Eurozone finance ministers agree backstop for failing banks

Final details will need to be thrashed out before tomorrow’s two-day summit of EU leaders begins in Brussels

Eurozone finance ministers are moving closer to completing the final details of a banking union across the 17 countries, following a major breakthrough in the early hours of this morning.

Ministers have agreed a way to finance the closure of banks which fail including a €55 billion (£46.2 billion) fund which will be built up over the next decade by levies on banks.

Final details will need to be thrashed out before tomorrow’s two-day summit of EU leaders begins in Brussels.

German chancellor Angela Merkel said: “For the acceptance of the euro in financial markets, the banking union is very important. I hope that we, as heads of state and government, won’t have to deal with it.”

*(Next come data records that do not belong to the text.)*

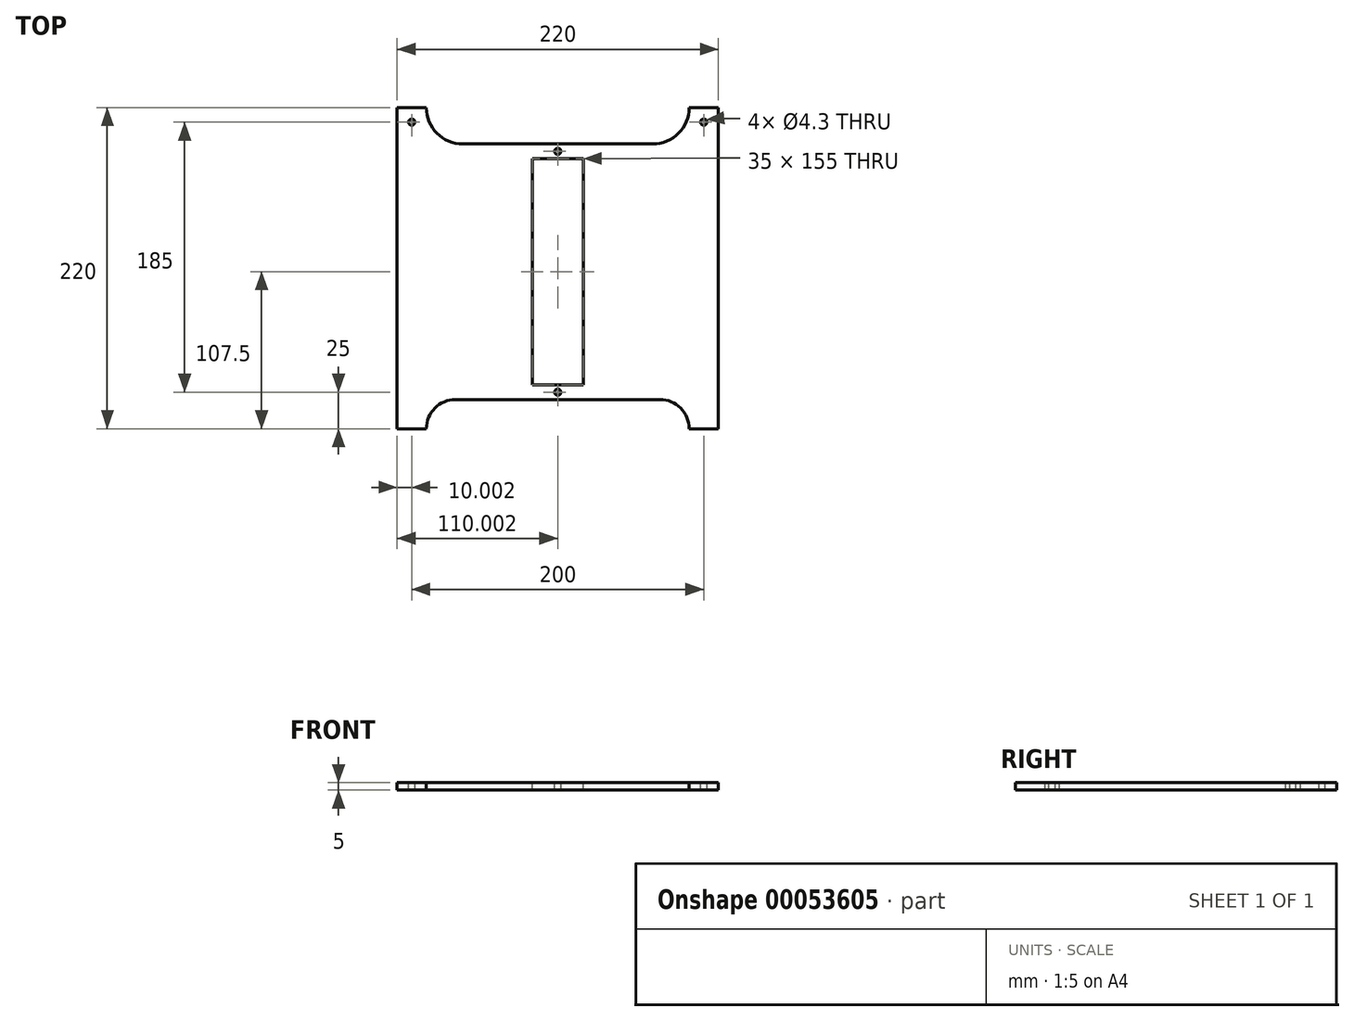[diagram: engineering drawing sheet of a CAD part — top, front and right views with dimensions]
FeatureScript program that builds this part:
annotation { "Feature Type Name" : "Feature", "Feature Type Description" : "" }
export const myFeature = defineFeature(function(context is Context, id is Id, definition is map)
    precondition{}
    {
        {
            var Q0;
            Q0=qCreatedBy(makeId("Top.planeOp"),FACE);
            var sketch = newSketch(context, id + "F0", { "sketchPlane" : qUnion([Q0])});
            skLineSegment(sketch, "E0.bottom", {"start": v(-59.59, 113.78) * mm, "end": v(160.41, 113.78) * mm});
            skLineSegment(sketch, "E0.top", {"start": v(-59.59, -106.22) * mm, "end": v(160.41, -106.22) * mm});
            skLineSegment(sketch, "E0.left", {"start": v(-59.59, 113.78) * mm, "end": v(-59.59, -106.22) * mm});
            skLineSegment(sketch, "E0.right", {"start": v(160.41, 113.78) * mm, "end": v(160.41, -106.22) * mm});
            skArc(sketch, "E1", {"start": v(-19.59, -86.22) * mm, "mid": v(-33.73, -92.08) * mm, "end": v(-39.59, -106.22) * mm});
            skArc(sketch, "E2", {"start": v(140.41, -106.22) * mm, "mid": v(134.55, -92.08) * mm, "end": v(120.41, -86.22) * mm});
            skLineSegment(sketch, "E3", {"start": v(-19.59, -86.22) * mm, "end": v(120.41, -86.22) * mm});
            skArc(sketch, "E4", {"start": v(-39.59, 113.78) * mm, "mid": v(-32.27, 96.1) * mm, "end": v(-14.59, 88.78) * mm});
            skArc(sketch, "E5", {"start": v(115.41, 88.78) * mm, "mid": v(133.09, 96.1) * mm, "end": v(140.41, 113.78) * mm});
            skLineSegment(sketch, "E6", {"start": v(-14.59, 88.78) * mm, "end": v(115.41, 88.78) * mm});
            skSolve(sketch);
        }
        {
            var Q0;
            Q0=makeQuery(id+"F0.imprint","IMPRINT",FACE,{"disambiguationData":[TD([[makeQuery(id+"F0.imprint","IMPRINT",EDGE,{"derivedFrom":sQuery(id+"F0.wireOp",EDGE,"E0.bottom")}),-1.0]])]});
            extrude(context, id + "F1", {"entities" : qUnion([Q0]), "depth" : 5 * mm});
        }
        {
            var Q0;
            Q0=makeQuery(id+"F1.opExtrude","CAP_FACE",FACE,{"disambiguationData":[OSD([sQuery(id+"F0.wireOp",EDGE,"E0.bottom"),sQuery(id+"F0.wireOp",EDGE,"E0.top"),sQuery(id+"F0.wireOp",EDGE,"E0.left"),sQuery(id+"F0.wireOp",EDGE,"E0.right"),sQuery(id+"F0.wireOp",EDGE,"E1"),sQuery(id+"F0.wireOp",EDGE,"E2"),sQuery(id+"F0.wireOp",EDGE,"E3")])],"isStart":false});
            var sketch = newSketch(context, id + "F2", { "sketchPlane" : qUnion([Q0])});
            skLineSegment(sketch, "E7.bottom", {"start": v(32.91, -76.22) * mm, "end": v(67.91, -76.22) * mm});
            skLineSegment(sketch, "E7.top", {"start": v(32.91, 78.78) * mm, "end": v(67.91, 78.78) * mm});
            skLineSegment(sketch, "E7.left", {"start": v(32.91, -76.22) * mm, "end": v(32.91, 78.78) * mm});
            skLineSegment(sketch, "E7.right", {"start": v(67.91, -76.22) * mm, "end": v(67.91, 78.78) * mm});
            skPoint(sketch, "E8.centerSnap0", {"position": v(50.41, -86.22) * mm});
            skPoint(sketch, "E9", {"position": v(50.41, 88.78) * mm});
            skSolve(sketch);
        }
        {
            var Q0;
            Q0=makeQuery(id+"F2.imprint","IMPRINT",FACE,{"disambiguationData":[TD([[makeQuery(id+"F2.imprint","IMPRINT",EDGE,{"derivedFrom":sQuery(id+"F2.wireOp",EDGE,"E7.bottom")}),1.0]])]});
            var Q1;
            Q1=makeQuery(id+"F2.imprint","IMPRINT",FACE,{"disambiguationData":[TD([[makeQuery(id+"F2.imprint","IMPRINT",EDGE,{"derivedFrom":sQuery(id+"F2.wireOp",EDGE,"6f018588-a78f-455f-abec-688eab87bc3f")}),1.0]])]});
            var Q2;
            Q2=makeQuery(id+"F2.imprint","IMPRINT",FACE,{"disambiguationData":[TD([[makeQuery(id+"F2.imprint","IMPRINT",EDGE,{"derivedFrom":sQuery(id+"F2.wireOp",EDGE,"E8")}),1.0]])]});
            extrude(context, id + "F3", {"entities" : qUnion([Q0, Q1, Q2]), "operationType" : NewBodyOperationType.REMOVE, "endBound" : BoundingType.THROUGH_ALL, "oppositeDirection" : true, "depth" : 25 * mm});
        }
        {
            var Q0;
            Q0=makeQuery(id+"F1.opExtrude","CAP_FACE",FACE,{"disambiguationData":[OSD([sQuery(id+"F0.wireOp",EDGE,"E0.bottom"),sQuery(id+"F0.wireOp",EDGE,"E0.top"),sQuery(id+"F0.wireOp",EDGE,"E0.left"),sQuery(id+"F0.wireOp",EDGE,"E0.right"),sQuery(id+"F0.wireOp",EDGE,"E1"),sQuery(id+"F0.wireOp",EDGE,"E2"),sQuery(id+"F0.wireOp",EDGE,"E3"),sQuery(id+"F0.wireOp",EDGE,"E4"),sQuery(id+"F0.wireOp",EDGE,"E5"),sQuery(id+"F0.wireOp",EDGE,"E6")])],"isStart":false});
            var sketch = newSketch(context, id + "F4", { "sketchPlane" : qUnion([Q0])});
            skCircle(sketch, "E10", {"center": v(-49.59, 103.78) * mm, "radius": 2.15 * mm});
            skCircle(sketch, "E11", {"center": v(150.41, 103.78) * mm, "radius": 2.15 * mm});
            skCircle(sketch, "E12", {"center": v(50.41, 83.78) * mm, "radius": 2.15 * mm});
            skCircle(sketch, "E13", {"center": v(50.41, -81.22) * mm, "radius": 2.15 * mm});
            skPoint(sketch, "E13.centerSnap0", {"position": v(50.41, -86.22) * mm});
            skPoint(sketch, "E14", {"position": v(50.41, 88.78) * mm});
            skPoint(sketch, "E15", {"position": v(-49.59, 113.78) * mm});
            skPoint(sketch, "E16", {"position": v(150.41, 113.78) * mm});
            skSolve(sketch);
        }
        {
            var Q0;
            Q0 = qSketchRegion(id + "F4", true);
            var Q1;
            Q1 = qSketchRegion(id + "F4", true);
            extrude(context, id + "F5", {"entities" : qUnion([Q0, Q1]), "operationType" : NewBodyOperationType.REMOVE, "endBound" : BoundingType.THROUGH_ALL, "oppositeDirection" : true, "depth" : 25 * mm});
        }
    });
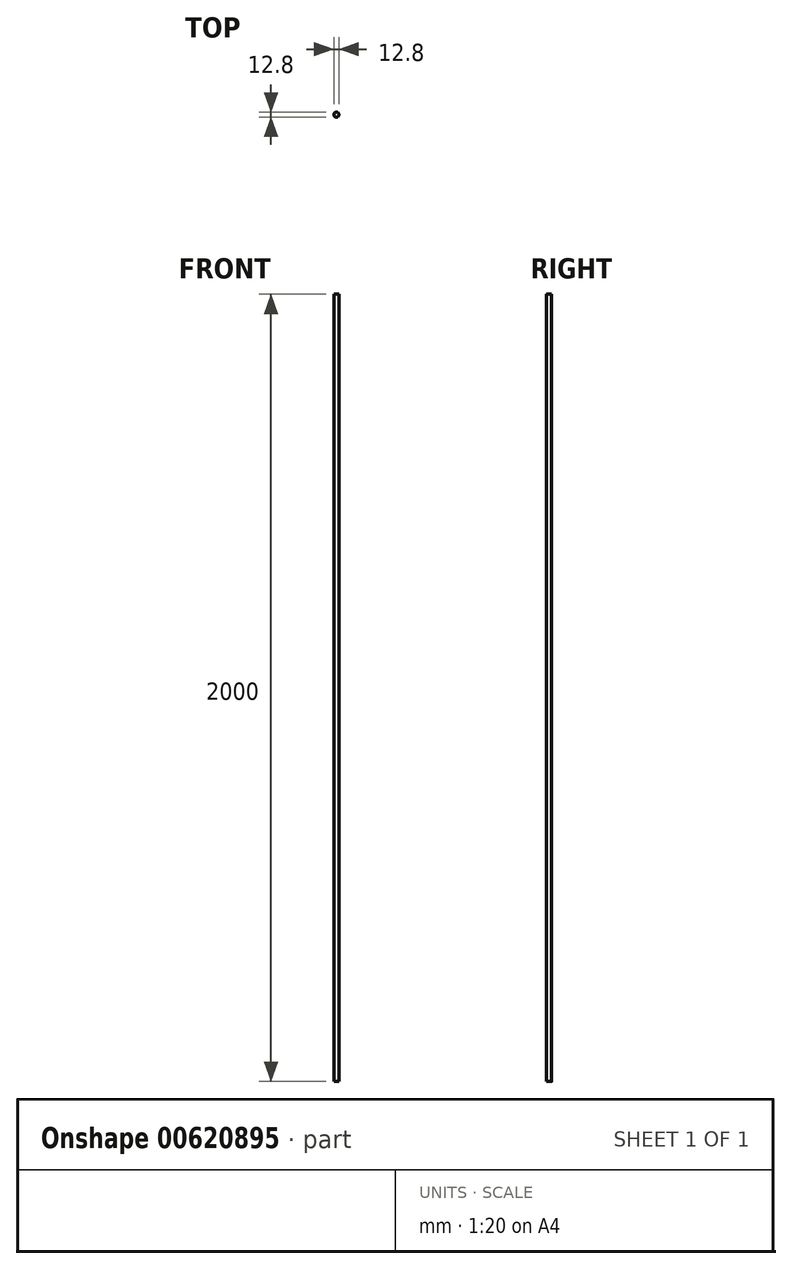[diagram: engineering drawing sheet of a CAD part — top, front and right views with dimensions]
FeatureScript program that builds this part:
annotation { "Feature Type Name" : "Feature", "Feature Type Description" : "" }
export const myFeature = defineFeature(function(context is Context, id is Id, definition is map)
    precondition{}
    {
        {
            var Q0;
            Q0=qCreatedBy(makeId("Top.planeOp"),FACE);
            var sketch = newSketch(context, id + "F0", { "sketchPlane" : qUnion([Q0])});
            skCircle(sketch, "E0", {"center": v(0, 0) * mm, "radius": 6.4 * mm});
            skSolve(sketch);
        }
        {
            var Q0;
            Q0=makeQuery(id+"F0.imprint","IMPRINT",FACE,{"disambiguationData":[TD([[makeQuery(id+"F0.imprint","IMPRINT",EDGE,{"derivedFrom":sQuery(id+"F0.wireOp",EDGE,"E0")}),1.0]])]});
            extrude(context, id + "F1", {"entities" : qUnion([Q0]), "depth" : 2000 * mm, "offsetDistance" : 25 * mm});
        }
    });
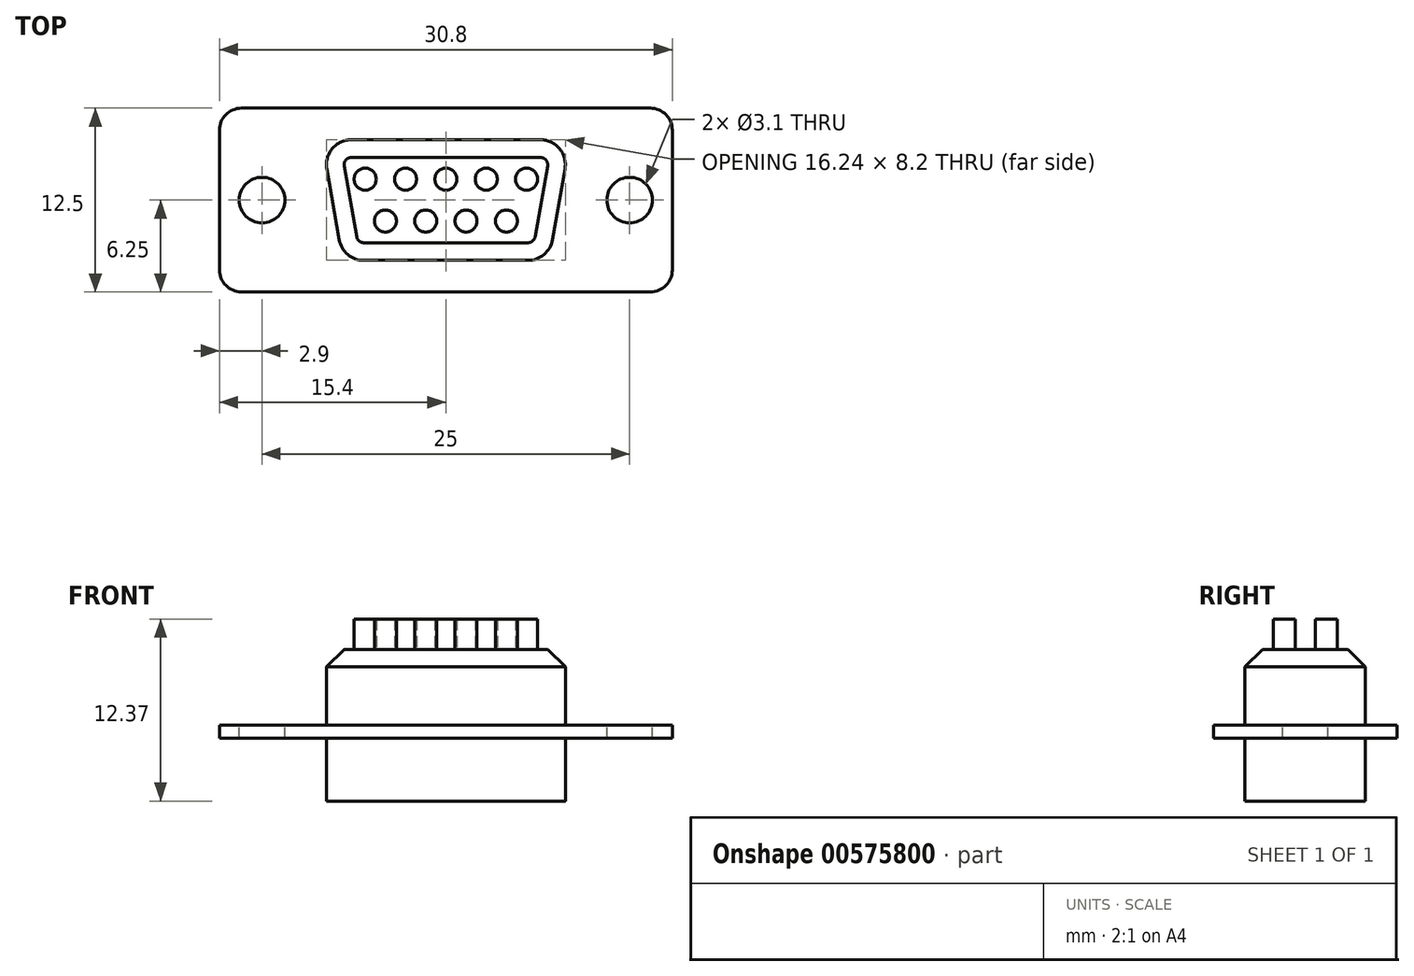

Dutch finance minister, Jeroen Dijsselbloem, who chaired the meeting, said the ministers had “prepared the ground” for a so-called Single Resolution Mechanism among all 28 EU countries and for a Single Resolution Fund across the 17-strong eurozone which will be overseen by the European Central Bank.

A draft statement said: “A common backstop will be developed during the transition period. Such a backstop will facilitate the borrowings by the SRF. The banking sector will ultimately be liable for repayment by means of levies in all participating member states.”

After the build-up phase in 2025, when the SRF is full, additional money for emergency financing could be raised by the SRF itself, the agreement added.

But ministers are worried the plans for winding up banks could prove over-complicated. “The proposal on governance looks very complicated,” said Michael Noonan, finance minister for Ireland.“In resolving a bank, one would want to be able to do it over a single weekend at the maximum. So anything that is too cumbersome….won’t be effective.”

The UK will remain outside the eurozone resolution mechanism. Banks here continue to be overseen by the Bank of England.

Eurozone finance ministers have already agreed not to introduce a single consumer compensation scheme across the area.